Mourad sees politics at play in Ibn ‘Asakir’s work. “We are not talking about simply someone being an important scholar,” said Mourad. “He was also a key adviser to the ruler of Syria at the time.” That potentate, Nur ad-Din, was followed by his protégé Saladin, whose campaigns against the crusaders are seen as a turning point in the history of Islam.
“In the Islamic tradition there are hundreds and hundreds of sayings by the Prophet on the topic of jihad,” says Mourad. “Here we have a scholar who decided to pick and choose what he considered to be key definitions of jihad that fit his own political and religious agenda and ignore the ones that compromise it.”
Mourad and Lindsay follow Ibn ‘Asakir’s interpretations of jihad forward to contemporary thought. “When you start looking,” says Mourad, “you realize that this book had a tremendous impact on a large group of Sunni scholars.” This means that anyone looking for what Mourad calls a “legitimization of militant jihad” will easily find it in today’s mainstream literature.
Mourad argues that to dismiss or ignore the concept of jihad as many people truly believe it today is to deny reality.

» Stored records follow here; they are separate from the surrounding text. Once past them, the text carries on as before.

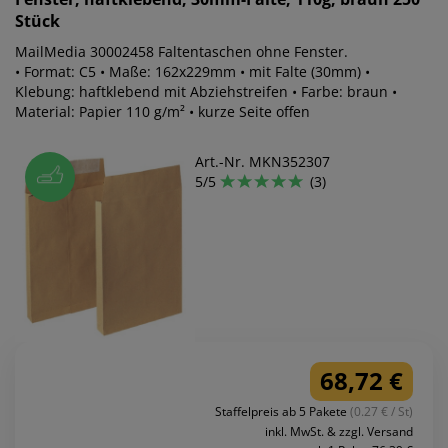
Stück
MailMedia 30002458 Faltentaschen ohne Fenster.
• Format: C5 • Maße: 162x229mm • mit Falte (30mm) •
Klebung: haftklebend mit Abziehstreifen • Farbe: braun •
Material: Papier 110 g/m² • kurze Seite offen
Art.-Nr. MKN352307
5/5
(3)
68,72 €
Staffelpreis ab 5 Pakete
(0.27 € / St)
inkl. MwSt. & zzgl. Versand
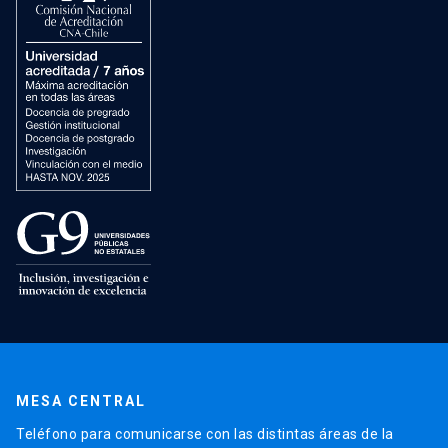
MESA CENTRAL
Teléfono para comunicarse con las distintas áreas de la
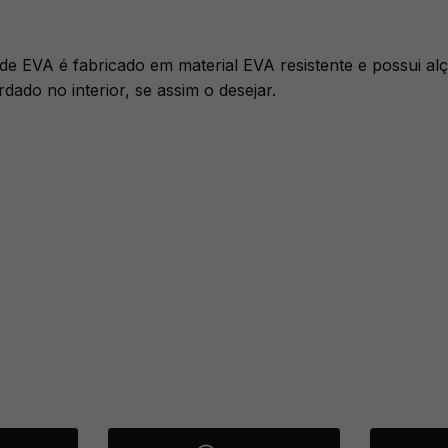
ede EVA é fabricado em material EVA resistente e possui 
rdado no interior, se assim o desejar.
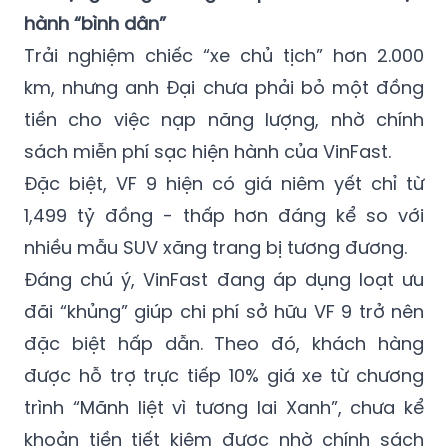
hành “bình dân”
Trải nghiệm chiếc “xe chủ tịch” hơn 2.000
km, nhưng anh Đại chưa phải bỏ một đồng
tiền cho việc nạp năng lượng, nhờ chính
sách miễn phí sạc hiện hành của VinFast.
Đặc biệt, VF 9 hiện có giá niêm yết chỉ từ
1,499 tỷ đồng - thấp hơn đáng kể so với
nhiều mẫu SUV xăng trang bị tương đương.
Đáng chú ý, VinFast đang áp dụng loạt ưu
đãi “khủng” giúp chi phí sở hữu VF 9 trở nên
đặc biệt hấp dẫn. Theo đó, khách hàng
được hỗ trợ trực tiếp 10% giá xe từ chương
trình “Mãnh liệt vì tương lai Xanh”, chưa kể
khoản tiền tiết kiệm được nhờ chính sách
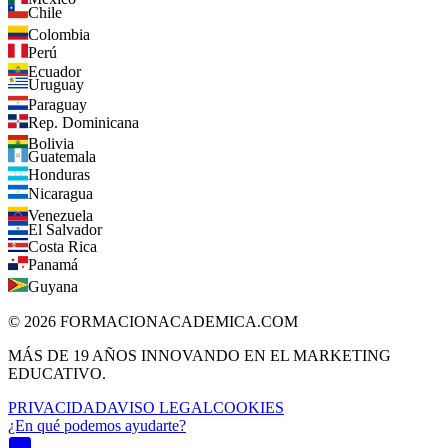
Chile
Colombia
Perú
Ecuador
Uruguay
Paraguay
Rep. Dominicana
Bolivia
Guatemala
Honduras
Nicaragua
Venezuela
El Salvador
Costa Rica
Panamá
Guyana
©
2026
FORMACIONACADEMICA.COM
MÁS DE 19 AÑOS INNOVANDO EN EL MARKETING
EDUCATIVO.
PRIVACIDAD
AVISO LEGAL
COOKIES
¿En qué podemos ayudarte?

The important question, he says, is “when did this militant notion of Islam that you can go and blow up civilians in the name of God emerge?”
“There is a responsibility on us Muslims to identify the problem, where it exists in these sources and to engage it so every time a Muslim comes to them they are aware of the circumstances that led to their creation,” says Mourad. “It is not what the Prophet initiated but what a scholar in 12th-century Damascus was paid by his political patron to promote and disseminate.”
Mourad says that the crusaders are never mentioned in Ibn ‘Asakir’s writings on the Hadiths relating to jihad. The context was that his political patron wanted to make peace with the crusaders in order to focus on fighting Shiite Muslims who had established a dynasty in Egypt.
This is when mainstream Sunni literature starts to make a distinction between “good Muslims” who have the obligation to fight the “bad Muslims,” says Mourad. “The amount of violence we see today among Muslims against other Muslims is unparalleled by any other society. We are not talking about a huge group, but nobody as yet has articulated a serious religious answer to their views and potency of their arguments.”